The Bible's parable of the prodigal son is far neater than this family's story. "It's a powerful thing, family," says Robert (176). Indeed, it is, especially when your family is a pastor's family brimming with Presbyterian probity and earnestness, a family that is good in order to look good. "Such a wonderful family they were!" (7). But there are no villains in this story. Father Robert is tired, sad, and tirelessly tender; he falls asleep at dinner, succumbs to dementia, and is vexed at how and why Jack arrived at his sorry state. Glory is the peace keeper who moves between accepting people, trying to fix them, and enabling them. Jack is irony personified. These are lovable characters. They have secrets that define them, roles that have been assigned to them for decades, memories both pleasant and painful, all come together in a house full of family ghosts. "This life on earth is a strange business," says Glory (253). And so she prays at dinner what we all hope and pray, "Dear God in heaven, please help us. Dear God, please help everyone we love. Amen." (292).
2008-10-29




Coming back HOME to Gilead
Four years ago, I briefly inhabited Marilynne Robinson's small world of Gilead and was the better because of it. Now she returns her readers to Gilead with a new meditative novel that, I'm pleased to say, is just about every bit as good as its prequel.

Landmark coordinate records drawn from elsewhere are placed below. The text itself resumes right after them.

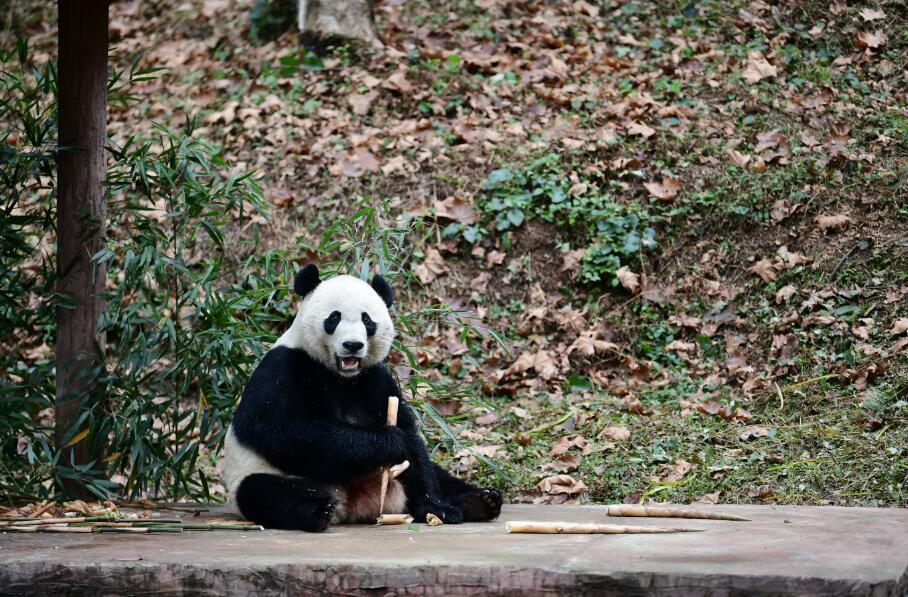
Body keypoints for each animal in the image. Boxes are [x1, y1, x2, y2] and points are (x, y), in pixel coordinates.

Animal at [221, 264, 504, 528]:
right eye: (334, 318)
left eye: (367, 320)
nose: (353, 345)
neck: (342, 376)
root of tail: (351, 504)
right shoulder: (284, 369)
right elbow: (285, 429)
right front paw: (390, 441)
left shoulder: (374, 379)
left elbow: (412, 443)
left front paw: (438, 507)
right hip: (259, 476)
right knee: (264, 493)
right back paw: (316, 511)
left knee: (436, 474)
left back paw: (479, 501)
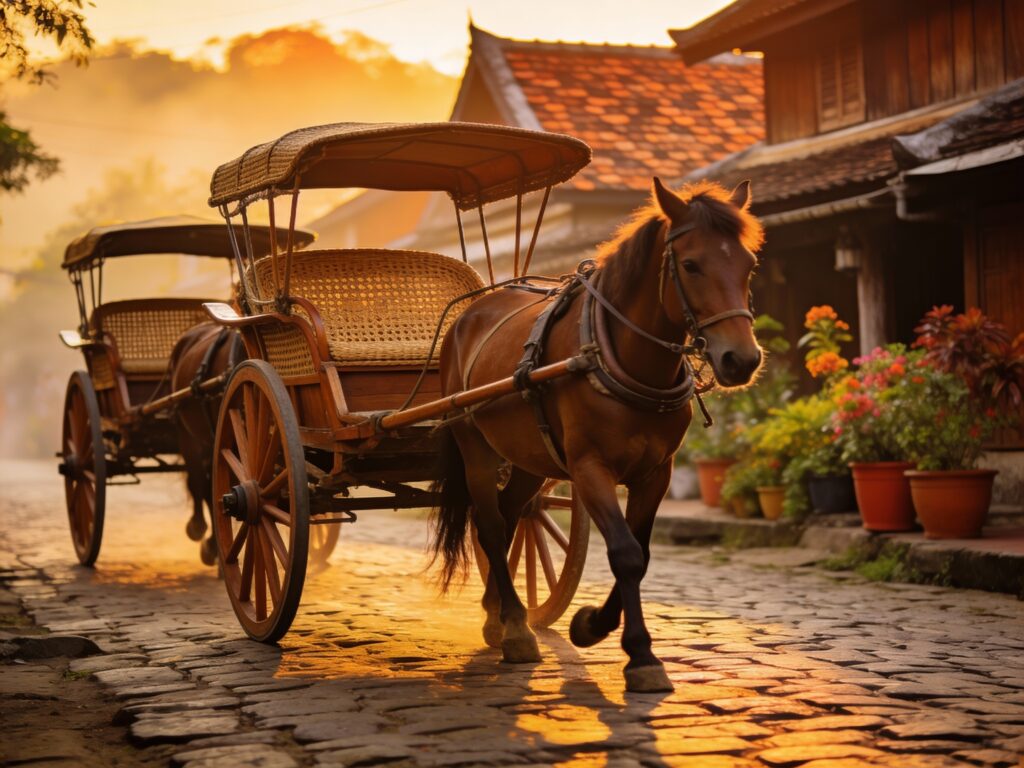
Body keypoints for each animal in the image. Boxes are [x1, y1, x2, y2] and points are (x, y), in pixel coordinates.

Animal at [430, 178, 764, 693]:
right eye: (691, 264)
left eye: (749, 264)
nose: (741, 360)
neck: (621, 359)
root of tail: (470, 313)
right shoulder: (590, 469)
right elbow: (624, 552)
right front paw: (637, 652)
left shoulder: (657, 473)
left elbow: (641, 553)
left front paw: (593, 626)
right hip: (476, 448)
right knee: (490, 525)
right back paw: (515, 628)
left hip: (529, 458)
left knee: (513, 516)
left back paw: (499, 614)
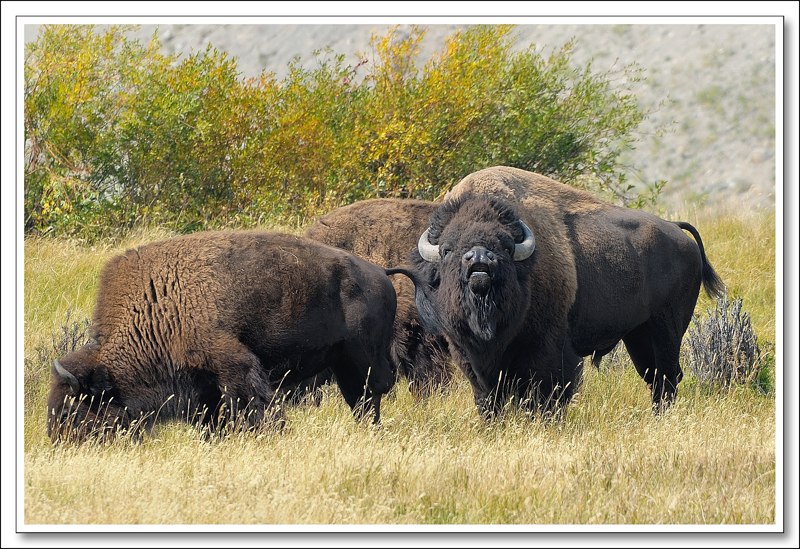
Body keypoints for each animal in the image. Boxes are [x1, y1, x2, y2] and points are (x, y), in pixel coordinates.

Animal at [47, 231, 397, 442]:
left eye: (70, 411)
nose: (60, 443)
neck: (158, 307)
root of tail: (380, 273)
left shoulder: (232, 363)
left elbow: (250, 404)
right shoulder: (202, 385)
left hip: (359, 362)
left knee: (368, 397)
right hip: (345, 364)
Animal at [391, 166, 724, 417]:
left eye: (506, 246)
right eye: (448, 248)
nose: (480, 261)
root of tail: (676, 230)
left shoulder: (548, 351)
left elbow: (549, 394)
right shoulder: (471, 358)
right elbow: (488, 398)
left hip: (666, 329)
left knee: (667, 376)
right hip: (638, 334)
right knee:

Set in the mid 1950s, Glory, the youngest daughter of the Boughton clan, returns home after a failed relationship to care for her father, the aging patriarch. Not long after, the prodigal son Jack (of GIlead fame) also returns after a 20-year "time in the wilderness" and sister and brother form a compassionate albeit uneasy bond. The novel focuses strongly on the meaning of home: home as a distinct place, home as a member of a family or a church, and most of all, creating a spiritual home.
Home addresses the big themes in life: forgiveness, grace, hope, and faith. But it's at its best when it focuses on the small themes of day-to-day family living and forging a bond between siblings and an aging parent when life has not gone as expected. It also presents a snapshot of life in the 1950s, when our nation created rationalizations for mistreatment of people of color.
Those who have not had the joy of reading Gilead will still find this to be a cohesive novel but for those who have, the feeling is nothing less than of arriving back home.